The $2.63 million Community Support Fund was created June 24 when the City Council approved a $225 million municipal budget for fiscal year 2016. It will prevent an estimated 500 families with 900 people from losing financial assistance.
“I felt it was important to continue to support some kind of assistance program to help support asylum seekers,” Councilor David Brenerman said June 25.
The one-year program is open to all immigrants currently receiving General Assistance vouchers. They are otherwise blocked from federally funded assistance, including Temporary Aid to Needy Families and the Supplemental Nutrition Assistance Program.
Anyone seeking asylum after July 1 will not be eligible for aid.
It takes a minimum of 180 days for asylum seekers to receive a federal permit enabling them to work.
Citing the federal Personal Responsibility and Work Opportunity Reconciliation Act of 1996, state Department of Health and Human Services Commissioner Mary Mayhew a year ago announced the department would no longer reimburse local programs for vouchers given immigrants who could not establish a legal right to be in the country.
The Community Fund was created to exist outside the city General Assistance program and will not seek state reimbursements. But it was an unexpected increase in state education funding that allowed the program to be created, Brenerman noted.
Because city schools may receive $1.7 million more in general purpose aid than anticipated in the $102.8 million budget passed by voters May 12, the extra money will go to reduce the tax demand on city property owners.
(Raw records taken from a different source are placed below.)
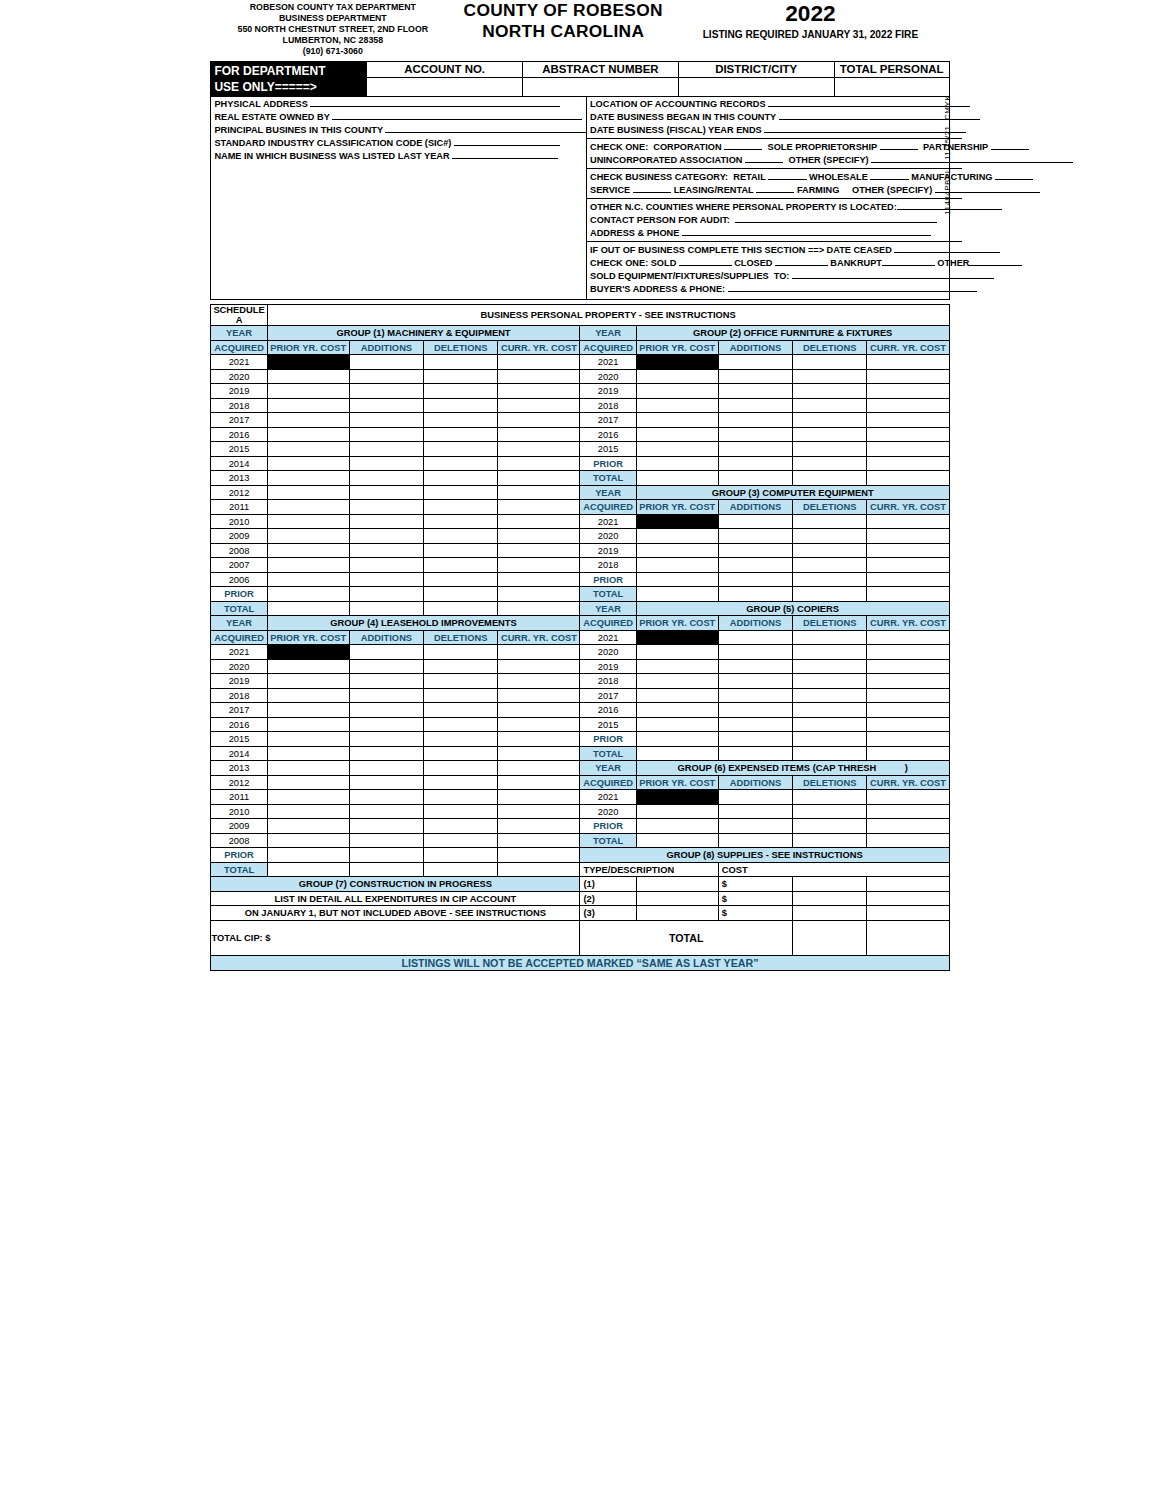ROBESON COUNTY TAX DEPARTMENT
BUSINESS DEPARTMENT
550 NORTH CHESTNUT STREET, 2ND FLOOR
LUMBERTON, NC 28358
(910) 671-3060
COUNTY OF ROBESON
NORTH CAROLINA
2022
LISTING REQUIRED JANUARY 31, 2022 FIRE
11484PBPL 11/15/21 CMYK
| FOR DEPARTMENT USE ONLY=====> | ACCOUNT NO. | ABSTRACT NUMBER | DISTRICT/CITY | TOTAL PERSONAL |
PHYSICAL ADDRESS
REAL ESTATE OWNED BY
PRINCIPAL BUSINES IN THIS COUNTY
STANDARD INDUSTRY CLASSIFICATION CODE (SIC#)
NAME IN WHICH BUSINESS WAS LISTED LAST YEAR
LOCATION OF ACCOUNTING RECORDS
DATE BUSINESS BEGAN IN THIS COUNTY
DATE BUSINESS (FISCAL) YEAR ENDS
CHECK ONE: CORPORATION SOLE PROPRIETORSHIP PARTNERSHIP
UNINCORPORATED ASSOCIATION OTHER (SPECIFY)
CHECK BUSINESS CATEGORY: RETAIL WHOLESALE MANUFACTURING
SERVICE LEASING/RENTAL FARMING OTHER (SPECIFY)
OTHER N.C. COUNTIES WHERE PERSONAL PROPERTY IS LOCATED:
CONTACT PERSON FOR AUDIT:
ADDRESS & PHONE
IF OUT OF BUSINESS COMPLETE THIS SECTION ==> DATE CEASED
CHECK ONE: SOLD CLOSED BANKRUPT OTHER
SOLD EQUIPMENT/FIXTURES/SUPPLIES TO:
BUYER'S ADDRESS & PHONE:
| SCHEDULE A | BUSINESS PERSONAL PROPERTY - SEE INSTRUCTIONS |
| YEAR | GROUP (1) MACHINERY & EQUIPMENT | YEAR | GROUP (2) OFFICE FURNITURE & FIXTURES |
| ACQUIRED | PRIOR YR. COST | ADDITIONS | DELETIONS | CURR. YR. COST | ACQUIRED | PRIOR YR. COST | ADDITIONS | DELETIONS | CURR. YR. COST |
| 2021 | | | | | 2021 | | | | |
| 2020 | | | | | 2020 | | | | |
| 2019 | | | | | 2019 | | | | |
| 2018 | | | | | 2018 | | | | |
| 2017 | | | | | 2017 | | | | |
| 2016 | | | | | 2016 | | | | |
| 2015 | | | | | 2015 | | | | |
| 2014 | | | | | PRIOR | | | | |
| 2013 | | | | | TOTAL | | | | |
| 2012 | | | | | YEAR | GROUP (3) COMPUTER EQUIPMENT |
| 2011 | | | | | ACQUIRED | PRIOR YR. COST | ADDITIONS | DELETIONS | CURR. YR. COST |
| 2010 | | | | | 2021 | | | | |
| 2009 | | | | | 2020 | | | | |
| 2008 | | | | | 2019 | | | | |
| 2007 | | | | | 2018 | | | | |
| 2006 | | | | | PRIOR | | | | |
| PRIOR | | | | | TOTAL | | | | |
| TOTAL | | | | | YEAR | GROUP (5) COPIERS |
| YEAR | GROUP (4) LEASEHOLD IMPROVEMENTS | ACQUIRED | PRIOR YR. COST | ADDITIONS | DELETIONS | CURR. YR. COST |
| ACQUIRED | PRIOR YR. COST | ADDITIONS | DELETIONS | CURR. YR. COST | 2021 | | | | |
| 2021 | | | | | 2020 | | | | |
| 2020 | | | | | 2019 | | | | |
| 2019 | | | | | 2018 | | | | |
| 2018 | | | | | 2017 | | | | |
| 2017 | | | | | 2016 | | | | |
| 2016 | | | | | 2015 | | | | |
| 2015 | | | | | PRIOR | | | | |
| 2014 | | | | | TOTAL | | | | |
| 2013 | | | | | YEAR | GROUP (6) EXPENSED ITEMS (CAP THRESH ) |
| 2012 | | | | | ACQUIRED | PRIOR YR. COST | ADDITIONS | DELETIONS | CURR. YR. COST |
| 2011 | | | | | 2021 | | | | |
| 2010 | | | | | 2020 | | | | |
| 2009 | | | | | PRIOR | | | | |
| 2008 | | | | | TOTAL | | | | |
| PRIOR | | | | | GROUP (8) SUPPLIES - SEE INSTRUCTIONS |
| TOTAL | | | | | TYPE/DESCRIPTION | COST |
| GROUP (7) CONSTRUCTION IN PROGRESS | (1) | | $ | | |
| LIST IN DETAIL ALL EXPENDITURES IN CIP ACCOUNT | (2) | | $ | | |
| ON JANUARY 1, BUT NOT INCLUDED ABOVE - SEE INSTRUCTIONS | (3) | | $ | | |
| TOTAL CIP: $ | TOTAL | | |
LISTINGS WILL NOT BE ACCEPTED MARKED “SAME AS LAST YEAR”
This allowed Brenerman and Councilor Justin Costa to suggest the additional spending on the municipal side of the budget, while keeping the overall projected tax increase at around 2.9 percent.
Councilors eventually voted to increase spending 3.1 percent due to other additions to the budget, and the $2.6 million is about $500,000 less than the city spent in the last year to provide assistance to asylum seekers.
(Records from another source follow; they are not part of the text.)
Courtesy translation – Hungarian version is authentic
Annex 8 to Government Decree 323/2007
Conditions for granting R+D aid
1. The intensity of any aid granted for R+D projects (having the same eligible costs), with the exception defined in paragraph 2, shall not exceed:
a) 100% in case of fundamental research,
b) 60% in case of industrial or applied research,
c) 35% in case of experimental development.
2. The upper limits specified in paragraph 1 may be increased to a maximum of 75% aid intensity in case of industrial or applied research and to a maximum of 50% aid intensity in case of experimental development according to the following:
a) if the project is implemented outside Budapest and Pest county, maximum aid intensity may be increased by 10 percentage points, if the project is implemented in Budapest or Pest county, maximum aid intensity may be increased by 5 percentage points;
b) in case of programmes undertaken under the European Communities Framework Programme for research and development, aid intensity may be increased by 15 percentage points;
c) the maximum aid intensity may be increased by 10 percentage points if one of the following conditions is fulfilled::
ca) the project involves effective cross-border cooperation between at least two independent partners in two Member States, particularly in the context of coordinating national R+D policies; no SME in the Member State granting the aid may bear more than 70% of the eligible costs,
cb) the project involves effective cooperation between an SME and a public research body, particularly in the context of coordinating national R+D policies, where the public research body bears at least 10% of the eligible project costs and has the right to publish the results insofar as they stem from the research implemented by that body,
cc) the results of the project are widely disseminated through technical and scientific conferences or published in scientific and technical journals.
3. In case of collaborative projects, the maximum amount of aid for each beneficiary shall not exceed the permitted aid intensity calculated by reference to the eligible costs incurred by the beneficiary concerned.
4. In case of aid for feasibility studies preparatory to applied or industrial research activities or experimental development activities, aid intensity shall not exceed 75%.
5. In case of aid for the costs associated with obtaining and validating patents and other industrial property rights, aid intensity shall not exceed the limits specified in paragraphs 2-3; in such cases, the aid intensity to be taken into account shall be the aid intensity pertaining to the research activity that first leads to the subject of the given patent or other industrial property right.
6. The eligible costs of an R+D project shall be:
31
“If you had a GA program, $2.6 would not be enough money,” Brenerman conceded, adding the city will also seek donations to provide more aid.
Brenerman and Costa built their amendment to the budget on top of $350,000 allocated by former acting City Manager Sheila Hill-Christian as transition funding for people who are losing assistance.
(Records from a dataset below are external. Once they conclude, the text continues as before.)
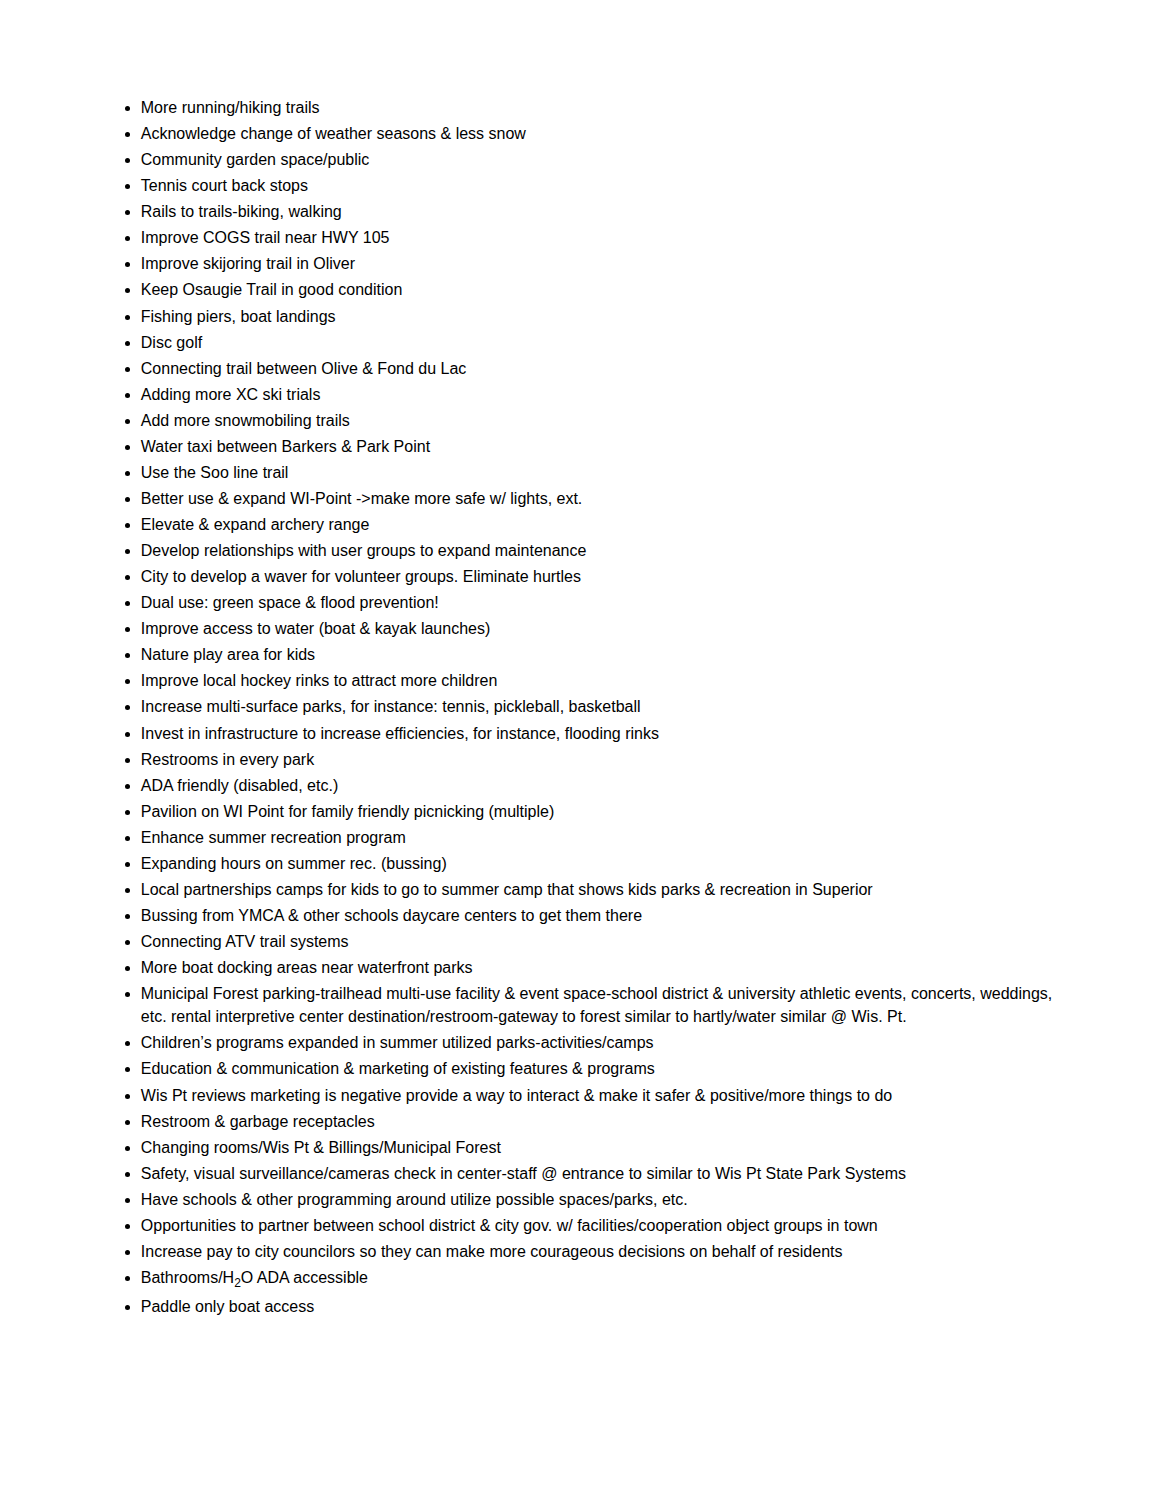More running/hiking trails
Acknowledge change of weather seasons & less snow
Community garden space/public
Tennis court back stops
Rails to trails-biking, walking
Improve COGS trail near HWY 105
Improve skijoring trail in Oliver
Keep Osaugie Trail in good condition
Fishing piers, boat landings
Disc golf
Connecting trail between Olive & Fond du Lac
Adding more XC ski trials
Add more snowmobiling trails
Water taxi between Barkers & Park Point
Use the Soo line trail
Better use & expand WI-Point ->make more safe w/ lights, ext.
Elevate & expand archery range
Develop relationships with user groups to expand maintenance
City to develop a waver for volunteer groups. Eliminate hurtles
Dual use: green space & flood prevention!
Improve access to water (boat & kayak launches)
Nature play area for kids
Improve local hockey rinks to attract more children
Increase multi-surface parks, for instance: tennis, pickleball, basketball
Invest in infrastructure to increase efficiencies, for instance, flooding rinks
Restrooms in every park
ADA friendly (disabled, etc.)
Pavilion on WI Point for family friendly picnicking (multiple)
Enhance summer recreation program
Expanding hours on summer rec. (bussing)
Local partnerships camps for kids to go to summer camp that shows kids parks & recreation in Superior
Bussing from YMCA & other schools daycare centers to get them there
Connecting ATV trail systems
More boat docking areas near waterfront parks
Municipal Forest parking-trailhead multi-use facility & event space-school district & university athletic events, concerts, weddings, etc. rental interpretive center destination/restroom-gateway to forest similar to hartly/water similar @ Wis. Pt.
Children’s programs expanded in summer utilized parks-activities/camps
Education & communication & marketing of existing features & programs
Wis Pt reviews marketing is negative provide a way to interact & make it safer & positive/more things to do
Restroom & garbage receptacles
Changing rooms/Wis Pt & Billings/Municipal Forest
Safety, visual surveillance/cameras check in center-staff @ entrance to similar to Wis Pt State Park Systems
Have schools & other programming around utilize possible spaces/parks, etc.
Opportunities to partner between school district & city gov. w/ facilities/cooperation object groups in town
Increase pay to city councilors so they can make more courageous decisions on behalf of residents
Bathrooms/H2O ADA accessible
Paddle only boat access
The program will be administered by the city Department of Health and Human Services. City Hall spokeswoman Jessica Grondin on Monday said the details and rules are still under consideration.
The city joined the Maine Municipal Association in a lawsuit against the state DHHS to force the department to follow required rule-making procedures on the policy banning aid to ineligible immigrants, and to require the state to reimburse the city most of the expenses of providing the vouchers.
The plaintiffs won a mixed victory in Cumberland County Superior Court on June 9 when Justice Thomas D. Warren ruled the DHHS needed to follow procedures to set the policy. However, he also ruled the department would be harmed if forced to make reimbursements not allowed under federal law.
City Corporation Counsel Danielle West Chuhta said June 24 the plaintiffs are seeking more clarification from Warren as to whether he meant past or future reimbursements.
She also said the new city fund should pass legal muster, despite state and federal restrictions, because Warren did not address local spending in his decision.